> **PROBLEM DESCRIPTION**
Count the lines in the listing below that contain the string "ZELE", treating uppercase and lowercase as different. Give only the number.

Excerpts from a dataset
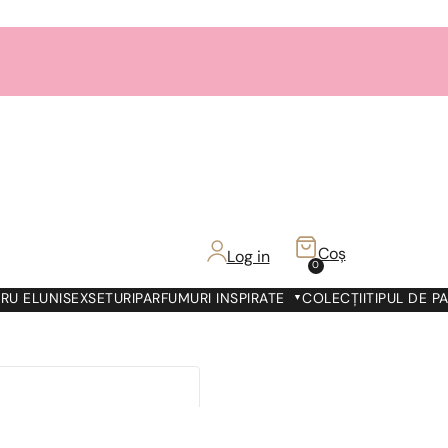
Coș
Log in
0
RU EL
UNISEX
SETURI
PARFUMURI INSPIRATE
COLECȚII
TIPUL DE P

* * *

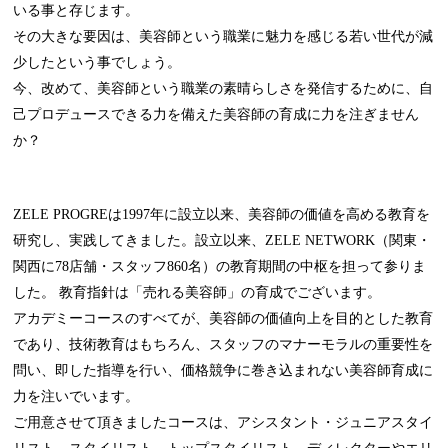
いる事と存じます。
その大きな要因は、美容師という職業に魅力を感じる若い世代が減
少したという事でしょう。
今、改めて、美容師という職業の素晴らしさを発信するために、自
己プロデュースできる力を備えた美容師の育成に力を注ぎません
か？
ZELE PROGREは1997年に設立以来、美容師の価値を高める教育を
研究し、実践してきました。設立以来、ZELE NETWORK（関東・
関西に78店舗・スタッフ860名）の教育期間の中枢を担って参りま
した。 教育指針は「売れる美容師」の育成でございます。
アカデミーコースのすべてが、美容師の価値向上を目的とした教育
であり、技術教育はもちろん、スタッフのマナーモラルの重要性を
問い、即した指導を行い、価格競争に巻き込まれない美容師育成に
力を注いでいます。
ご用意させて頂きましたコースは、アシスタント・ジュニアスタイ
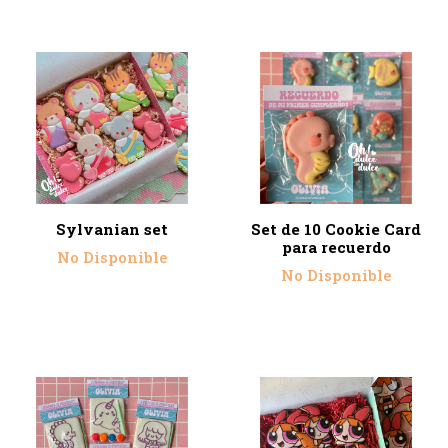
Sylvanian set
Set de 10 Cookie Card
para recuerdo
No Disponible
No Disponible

---

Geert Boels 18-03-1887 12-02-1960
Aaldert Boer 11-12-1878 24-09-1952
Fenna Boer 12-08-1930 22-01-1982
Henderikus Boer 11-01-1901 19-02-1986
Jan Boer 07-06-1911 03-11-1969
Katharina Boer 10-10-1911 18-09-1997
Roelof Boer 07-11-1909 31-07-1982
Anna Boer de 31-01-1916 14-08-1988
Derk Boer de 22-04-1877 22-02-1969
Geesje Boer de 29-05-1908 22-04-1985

> **RESPONSE TO THE EXERCISE**
2